VITA SECUNDA 119-120

CHAPITRE 84

COMMENT IL FUT ROUÉ DE COUPS PAR LES DÉMONS. IL FAUT FUIR LES PALAIS DES GRANDS.

119. Non content de lui multiplier les tentations, Satan luttait parfois corps à corps avec lui. Le saint avait été un jour invité par le seigneur Léon, cardinal du titre de Sainte-Croix-en-Jérusalem, à demeurer un moment avec lui à Rome ; il se choisit pour demeure une tour située bien à l’écart, pourvue de neuf caves voûtées semblables à des cellules d’ermites. La première nuit, François, après avoir prié, se disposait à dormir quand survinrent des démons qui engagèrent avec lui une lutte furieuse ; ils le rouèrent de coups et le laissèrent finalement à demi-mort. Après leur départ et quand il eut retrouvé le souffle, le saint appela son compagnon qui dormait dans une cave voisine et lui dit : « Frère, reste près de moi, car j’ai peur de rester seul. Les démons sont venus me battre. » Il frissonnait et tremblait de tous ses membres, comme quelqu’un qui est pris d’une forte fièvre.

120. Ils passèrent toute la nuit sans dormir, et François dit à son compagnon : « Les démons sont les archers de notre Seigneur qui les utilise pour nous punir de nos excès. C’est, de sa part, le signe d’une grâce spéciale que de ne rien laisser impuni chez son serviteur durant cette vie. Pour moi, je ne me souviens pas d’avoir commis une faute que Dieu, dans sa miséricorde, ne m’ait permis d’expier ; il a toujours été pour moi assez bon, assez paternel pour me montrer, au cours de mes oraisons ou prières, en quoi j’avais pu lui plaire ou lui déplaire. S’il a permis, malgré cela, que ses gardes se soient rués sur moi, c’est peut-être que mon séjour dans le palais des grands est d’un mauvais exemple pour autrui. Mes frères qui logent dans de pauvres petits couvents, apprenant que je vis en compagnie de cardinaux, pourraient croire que je vis dans le bien-être et le confort. Il vaut mieux, je crois, que celui dont la vocation est de donner l’exemple1 fuie les palais et donne ainsi, en partageant leur situation, plus de courage à ceux qui ont à supporter les privations. » Au matin, ils s’en furent trouver le cardinal, lui racontèrent l’aventure et prirent congé.

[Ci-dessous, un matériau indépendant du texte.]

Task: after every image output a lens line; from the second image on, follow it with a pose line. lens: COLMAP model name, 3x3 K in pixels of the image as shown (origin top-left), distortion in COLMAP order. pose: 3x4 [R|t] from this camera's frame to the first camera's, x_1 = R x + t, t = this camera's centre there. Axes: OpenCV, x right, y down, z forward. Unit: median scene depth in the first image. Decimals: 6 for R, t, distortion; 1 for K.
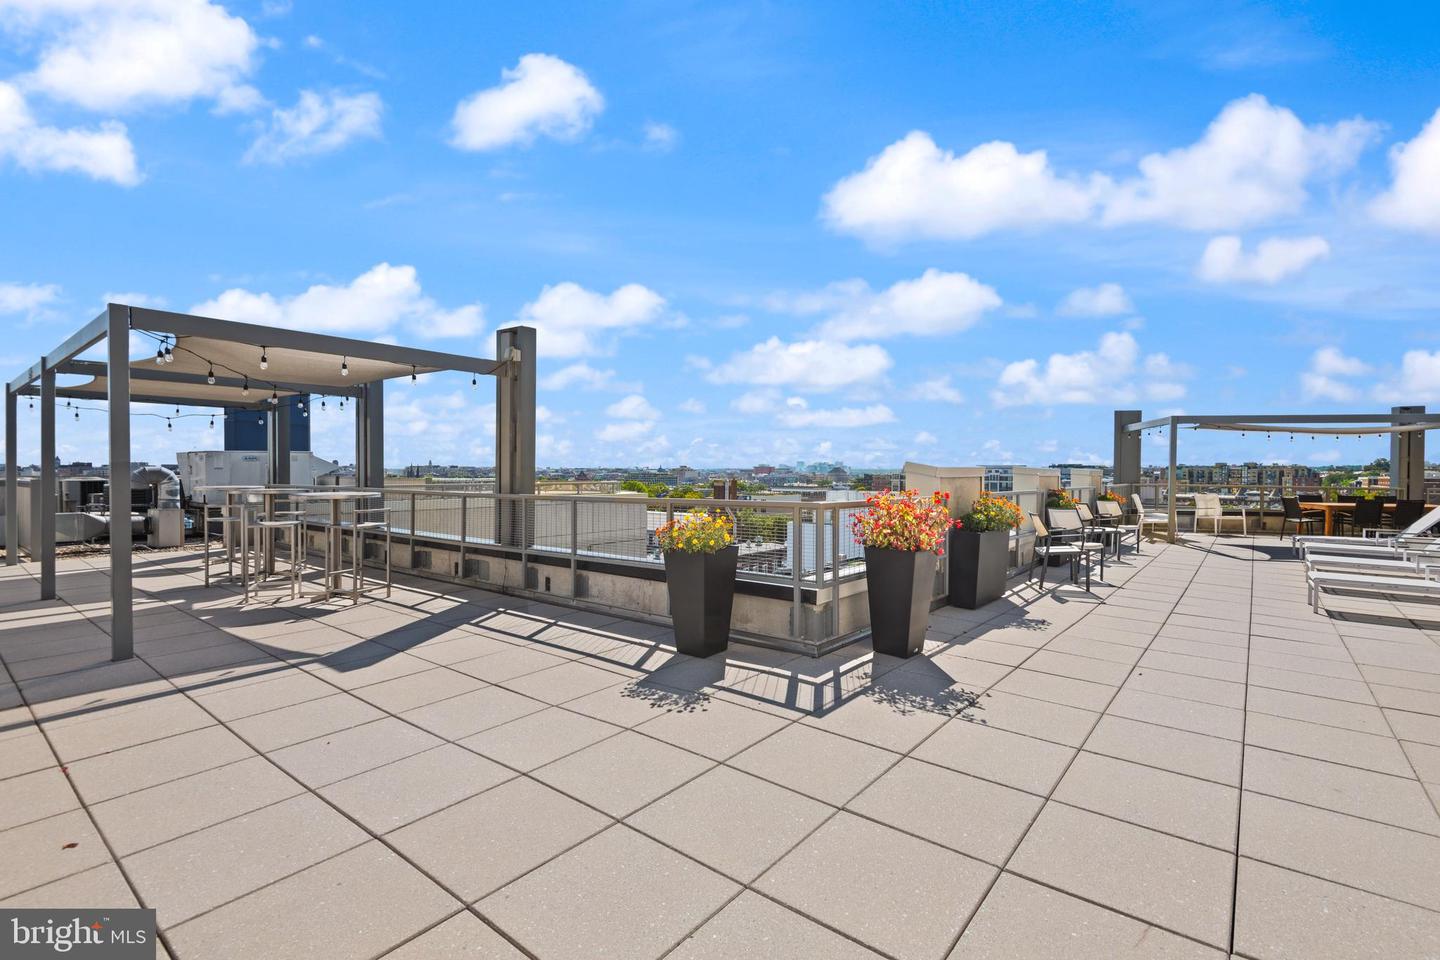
lens RADIAL K [[674.7, 0, 670.6], [0, 674.7, 468.5], [0, 0, 1]] dist [0.095869, 0.001838]
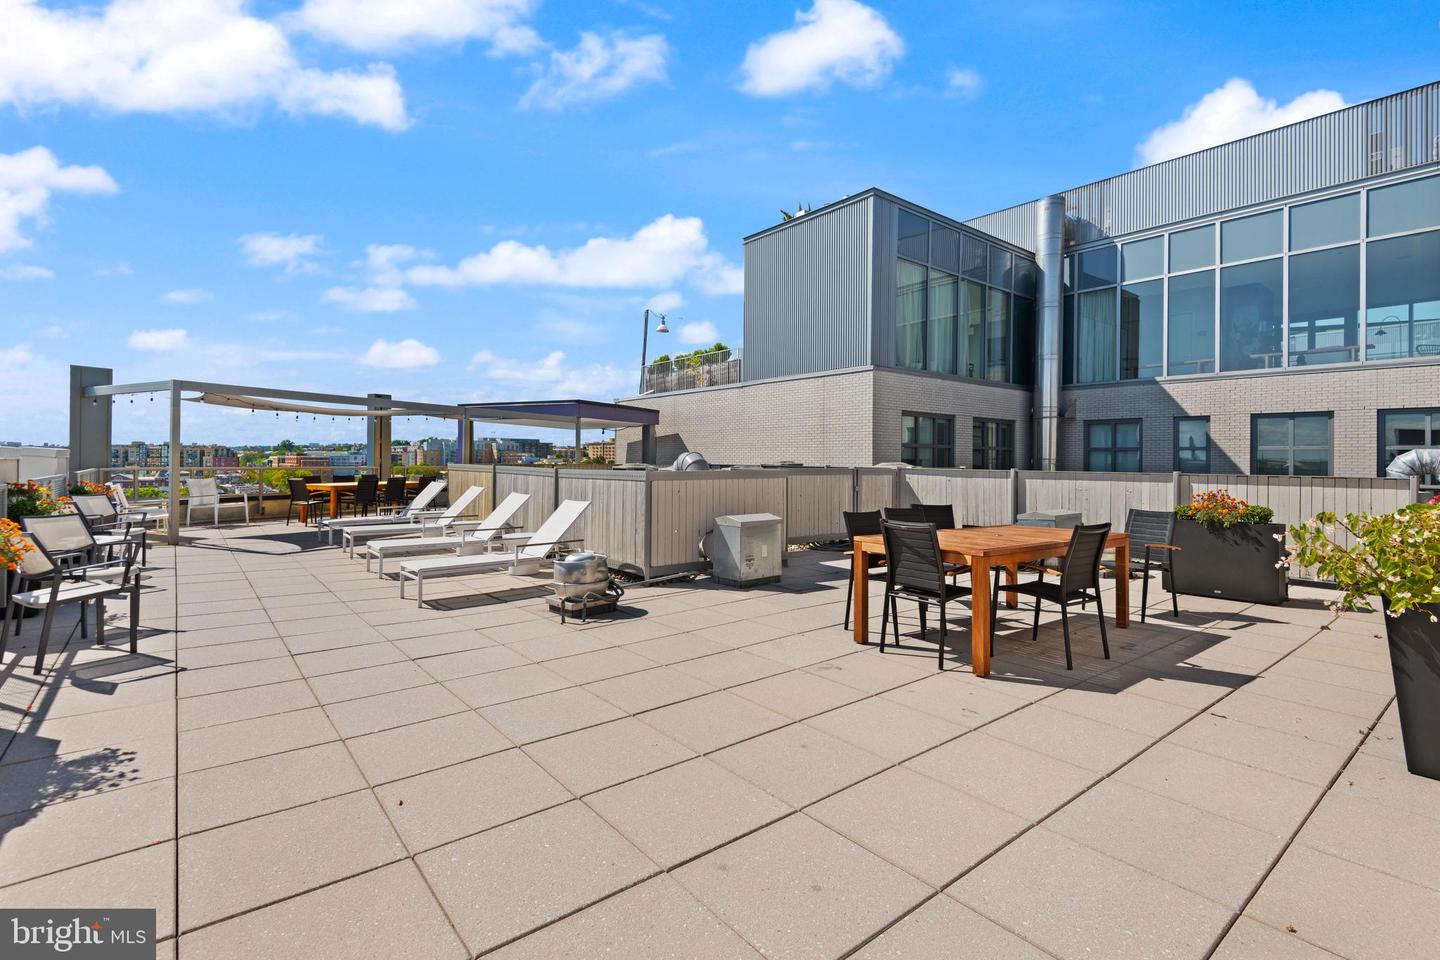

Que cela serve à l’instruction des frères qui vivent dans les palais2 ; qu’ils sachent qu’ils ne valent guère plus, hors du couvent, que des avortons arrachés au sein maternel. Je ne condamne pas l’obéissance de ceux qu’on y envoie, mais je veux stigmatiser l’ambition, la paresse, la mollesse qui s’y donnent libre cours ; et je propose saint François comme exemple dans toutes les situations où nous place l’obéissance : abandonnons tout ce qui, trop cher aux hommes, déplaît à Dieu.

Table des chapitres

1,  2 C 188 ; Sp 81.

2 Ces « palatins » étaient des frères qui séjournaient dans les palais des prélats ou des nobles, à titre d’aumôniers, secrétaires, avocats ou même intendants et chanceliers. Fonctions interdites par la Règle (1 Reg 7). Frère Hugues de Digne disait au roi saint Louis (qui le pressait de suivre sa cour) : « Hors de son cloître, le religieux est comme le poisson hors de l’eau !».